• **STATED PROBLEM**:
Rewrite every line from the one containing "scientific name: Anas platyrhynchos" down to the last line, replacing "common name" with "vernacular name" and leaving everything else unchanged. Leave the pictures out of the answer.

Start INPUT MATERIAL

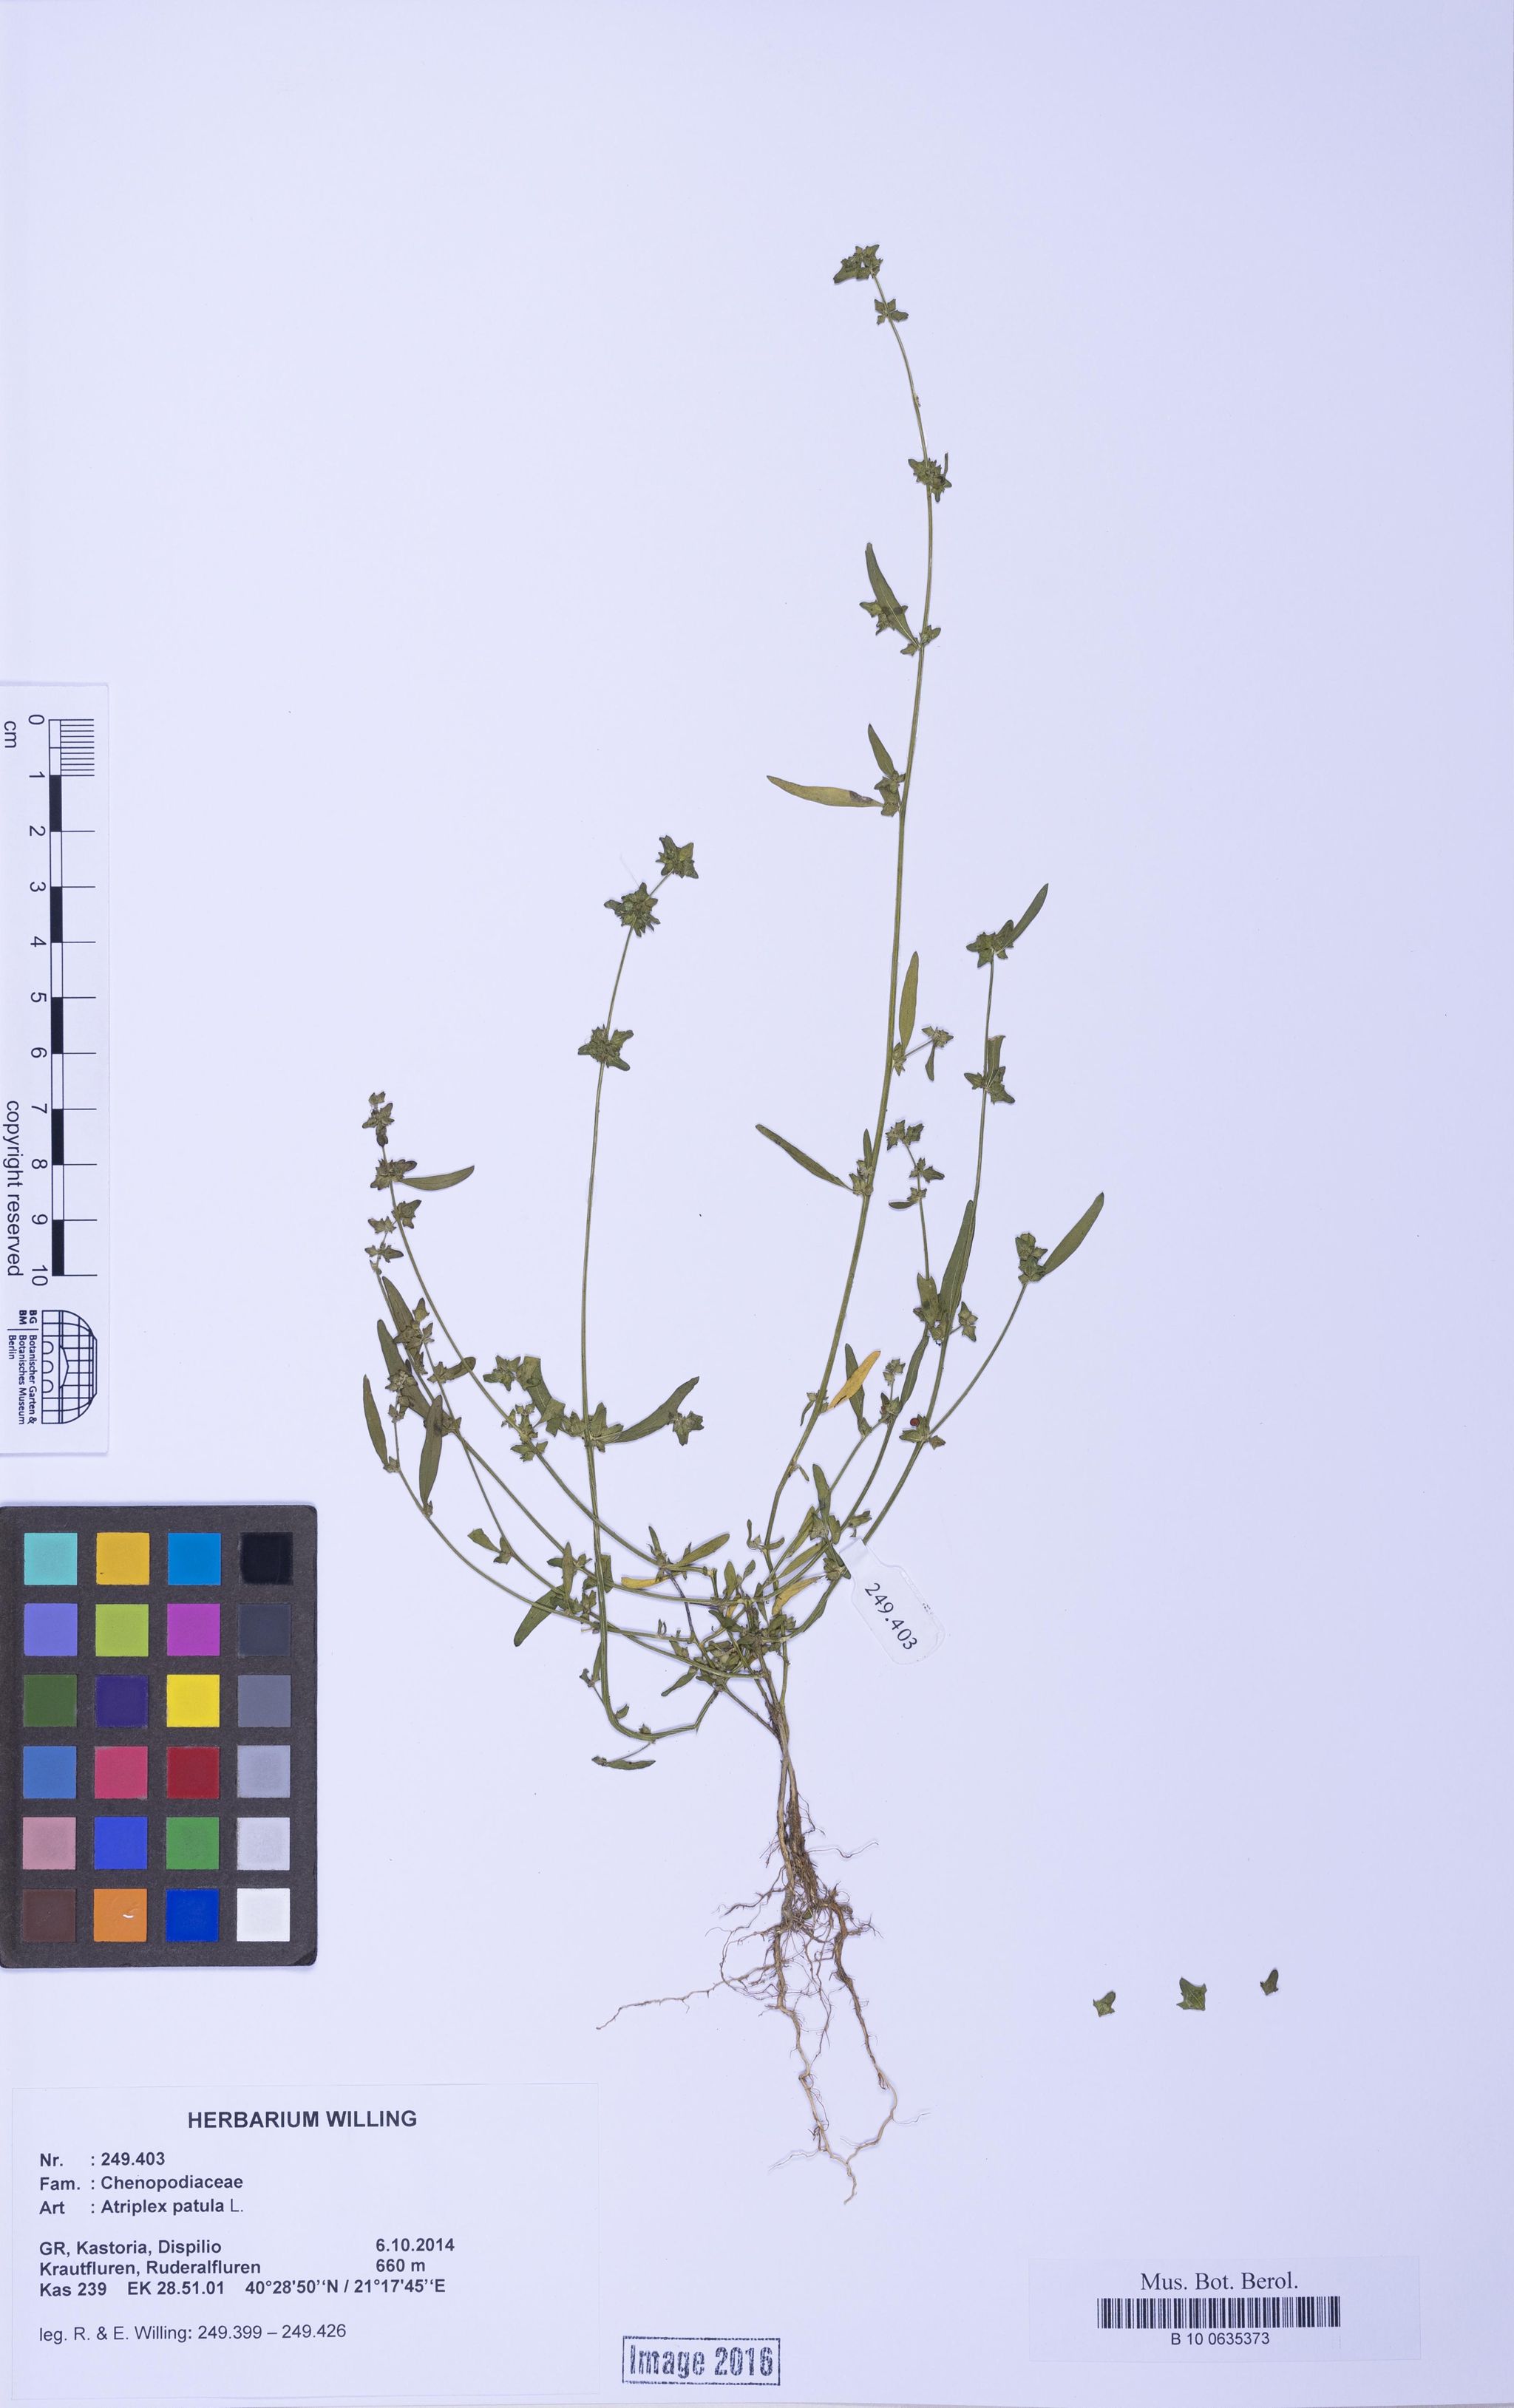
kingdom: Plantae
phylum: Tracheophyta
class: Magnoliopsida
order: Caryophyllales
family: Amaranthaceae
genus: Atriplex
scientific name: Atriplex patula
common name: Common orache
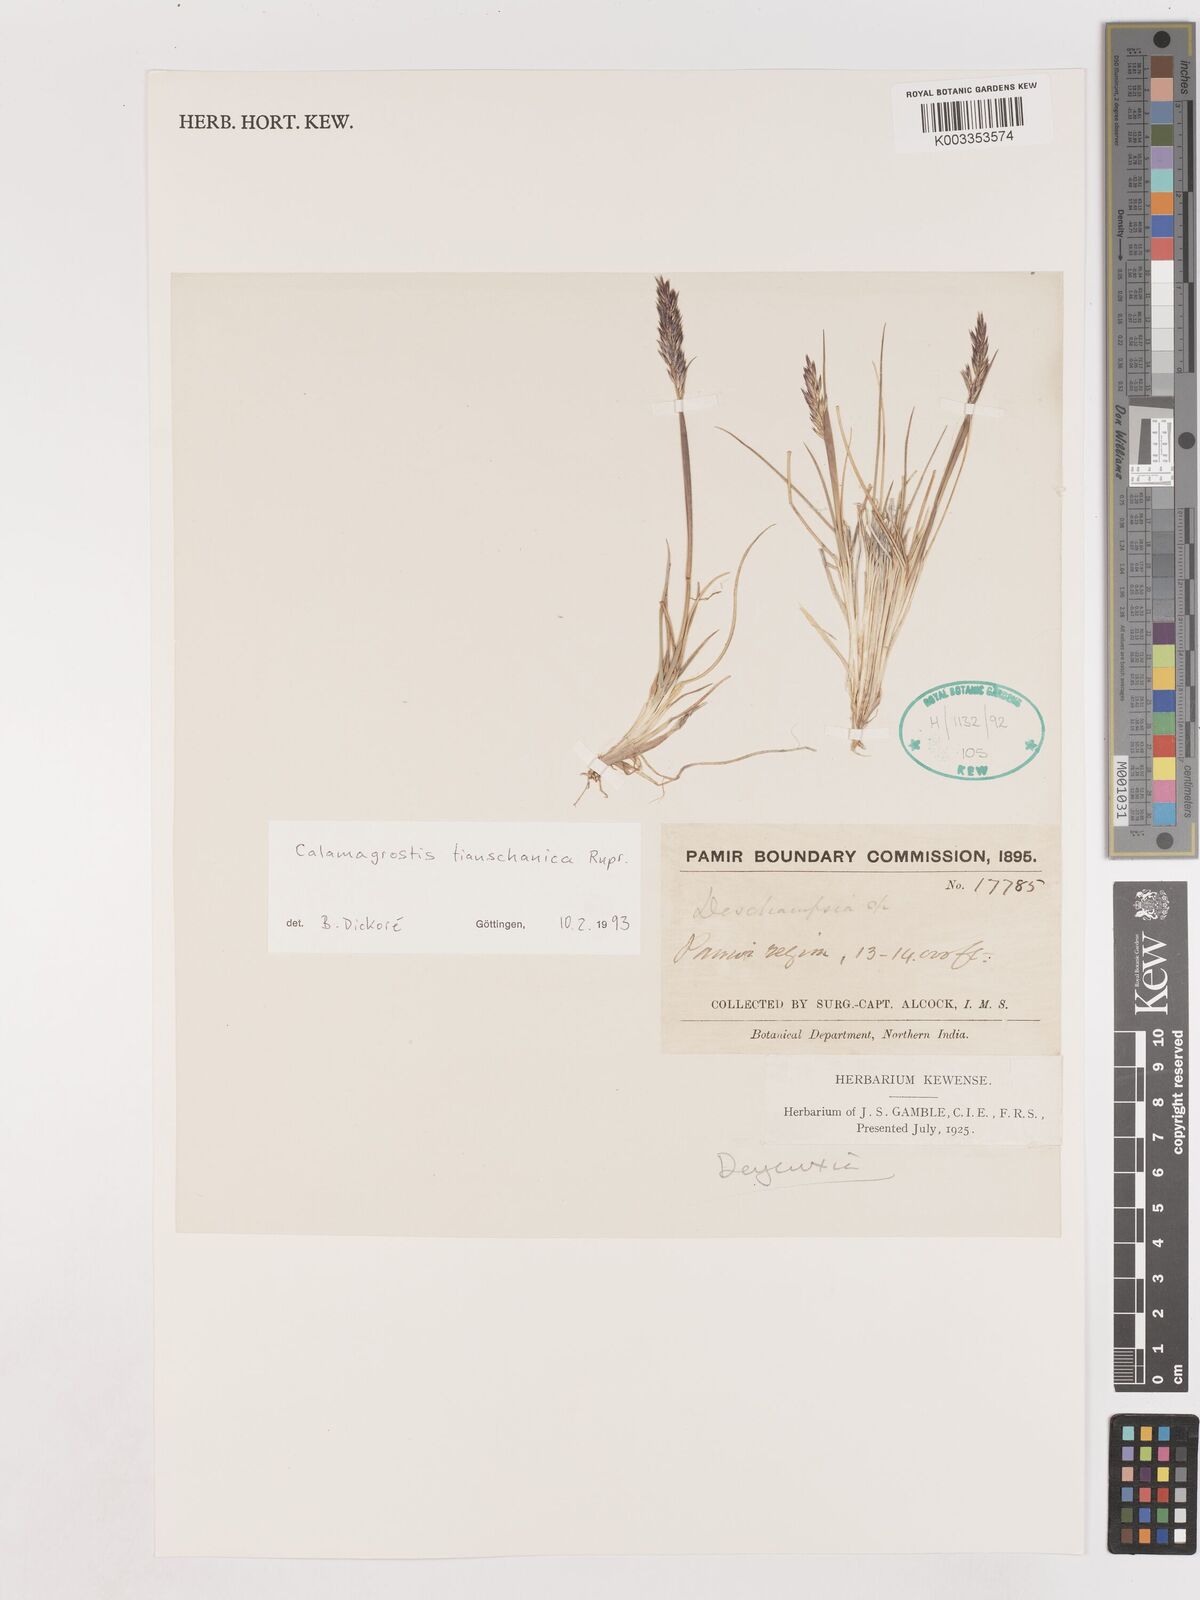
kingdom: Plantae
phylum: Tracheophyta
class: Liliopsida
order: Poales
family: Poaceae
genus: Calamagrostis
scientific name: Calamagrostis tianschanica
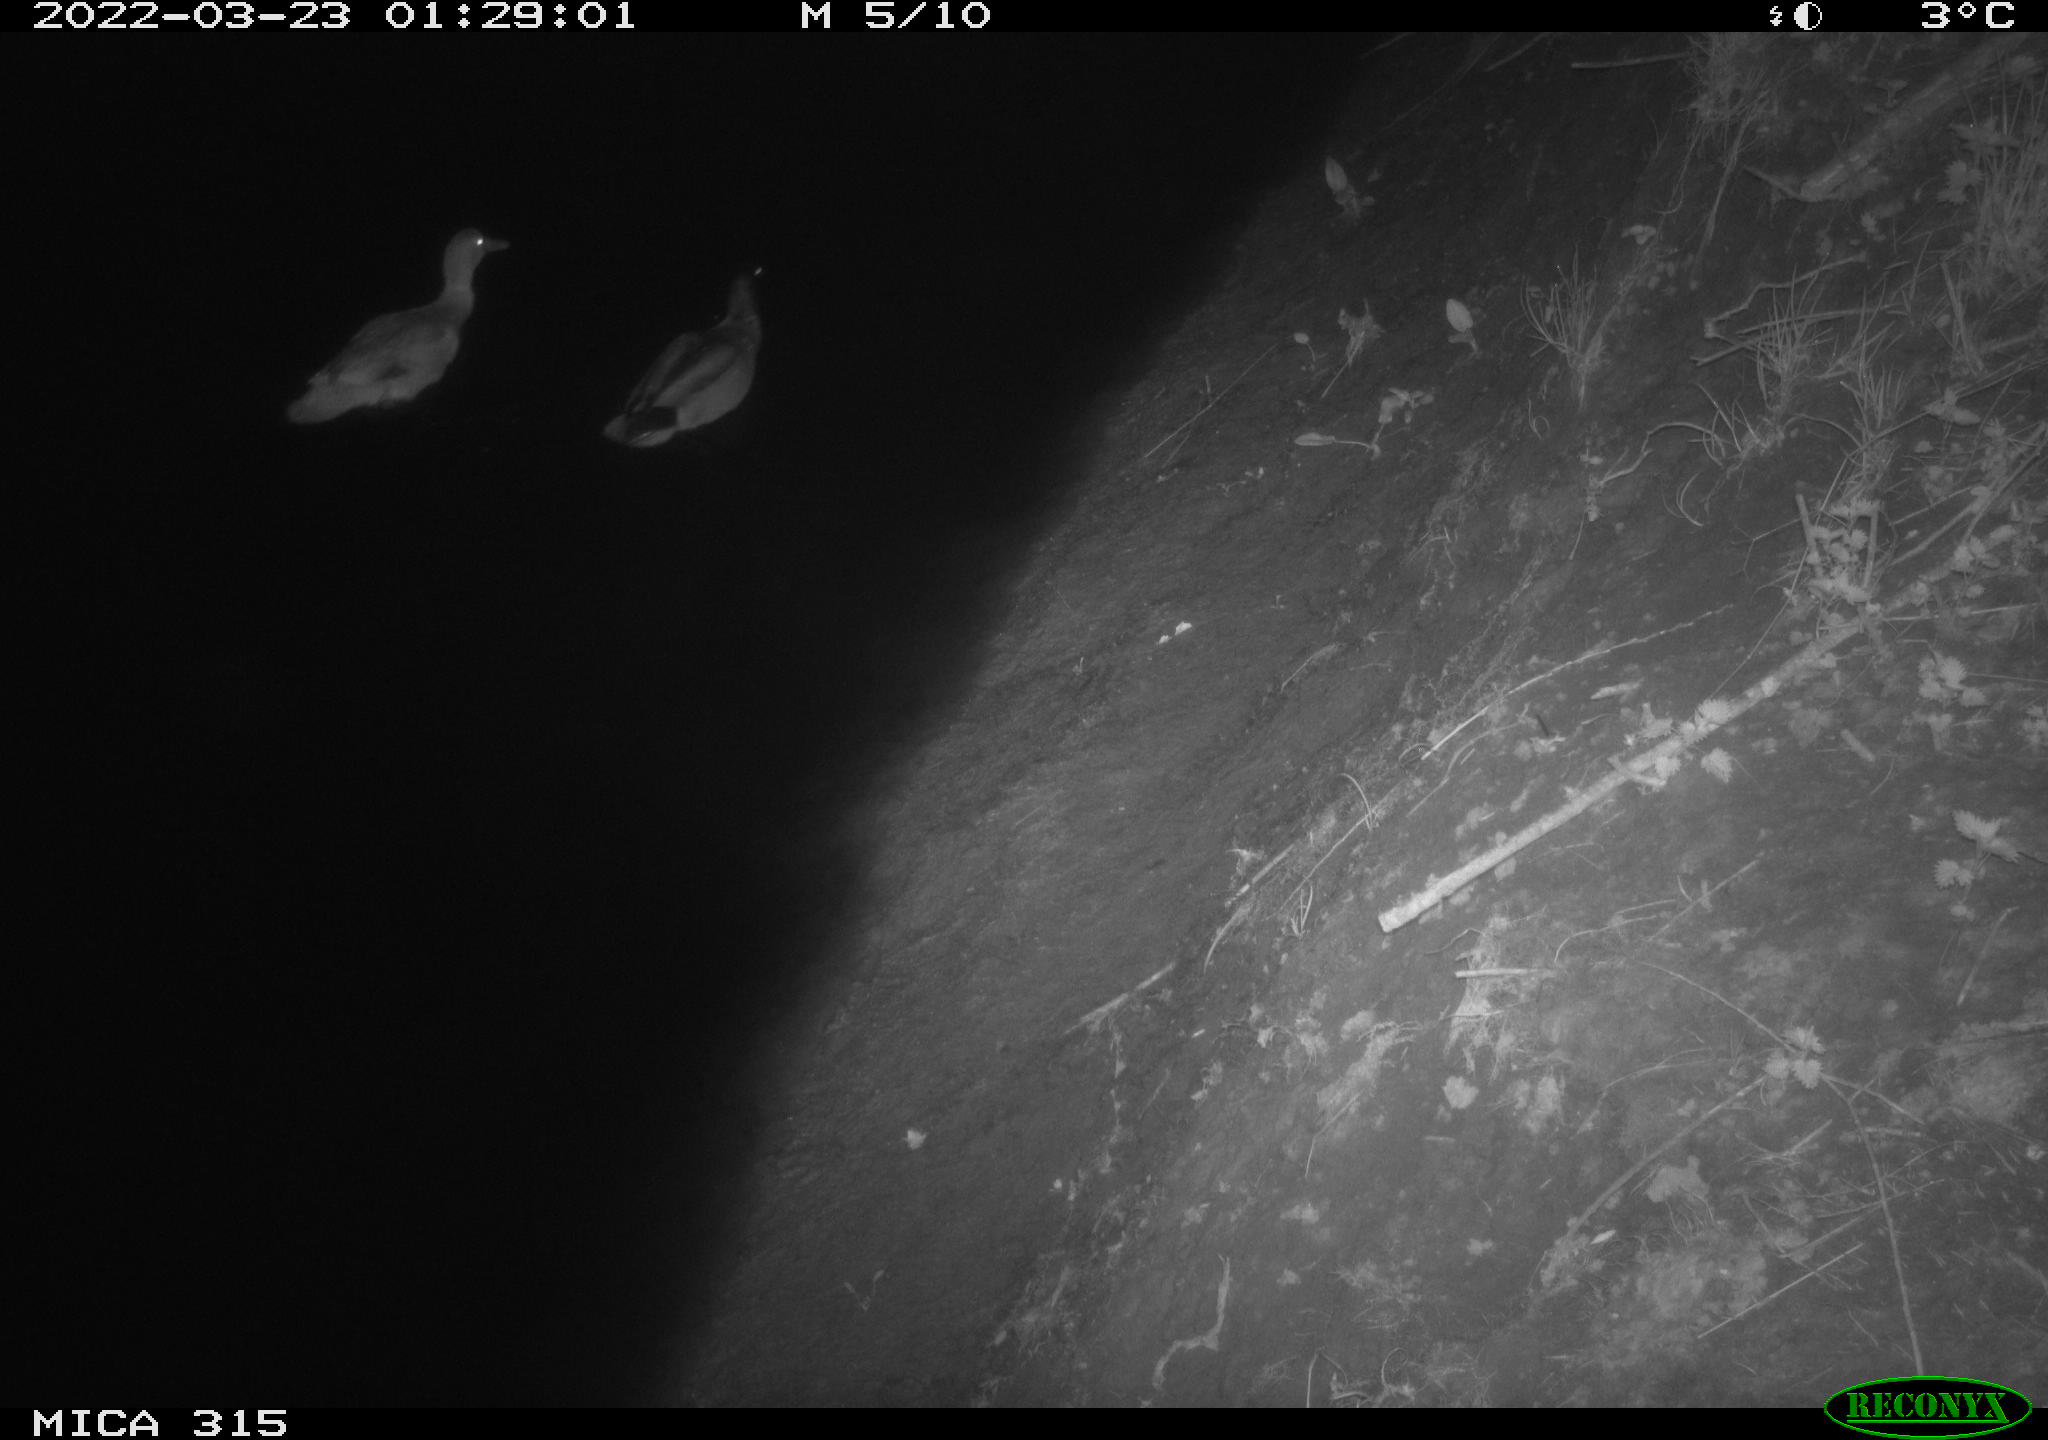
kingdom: Animalia
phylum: Chordata
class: Aves
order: Anseriformes
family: Anatidae
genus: Anas
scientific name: Anas platyrhynchos
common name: Mallard
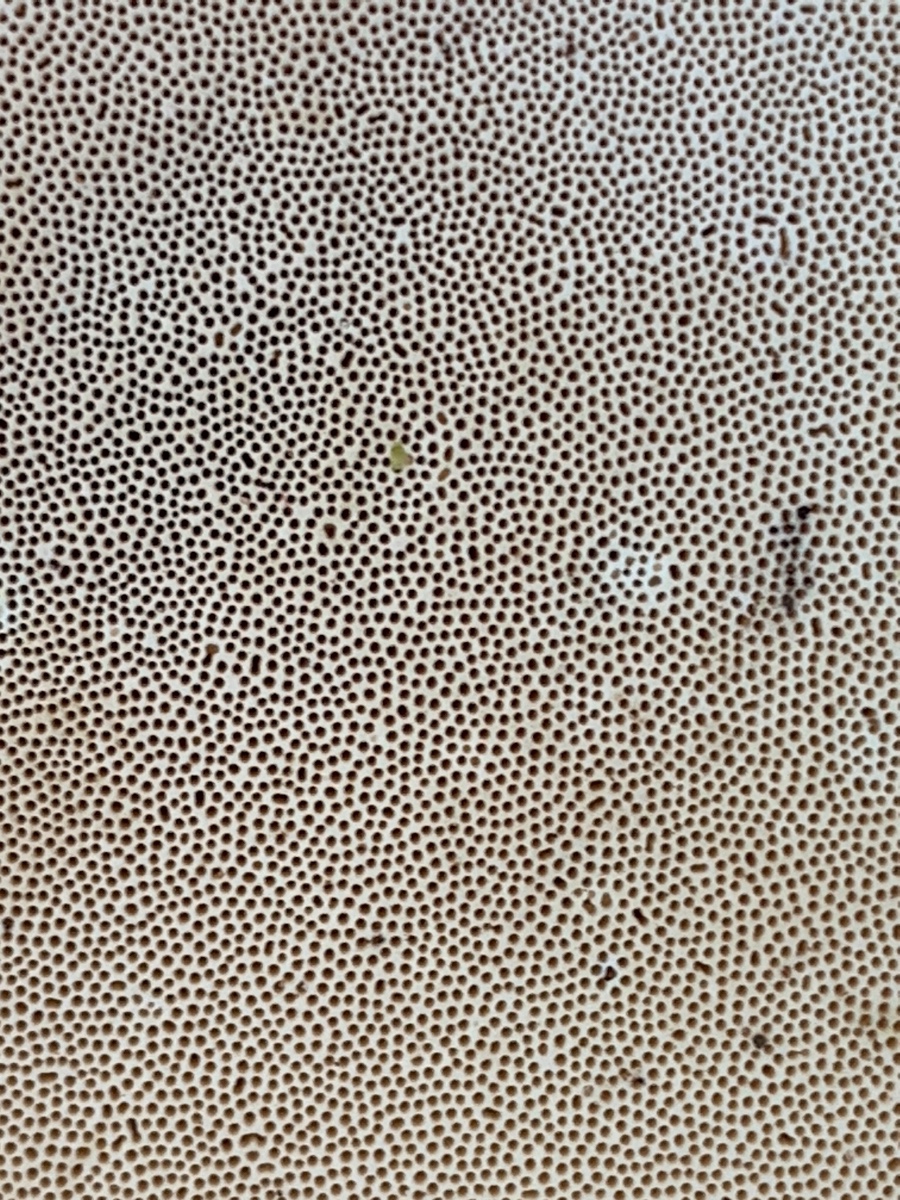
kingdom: Fungi
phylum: Basidiomycota
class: Agaricomycetes
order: Polyporales
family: Fomitopsidaceae
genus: Fomitopsis
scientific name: Fomitopsis pinicola
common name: randbæltet hovporesvamp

End INPUT MATERIAL

• **WRITTEN ANSWER**:
scientific name: Anas platyrhynchos
vernacular name: Mallard
kingdom: Fungi
phylum: Basidiomycota
class: Agaricomycetes
order: Polyporales
family: Fomitopsidaceae
genus: Fomitopsis
scientific name: Fomitopsis pinicola
vernacular name: randbæltet hovporesvamp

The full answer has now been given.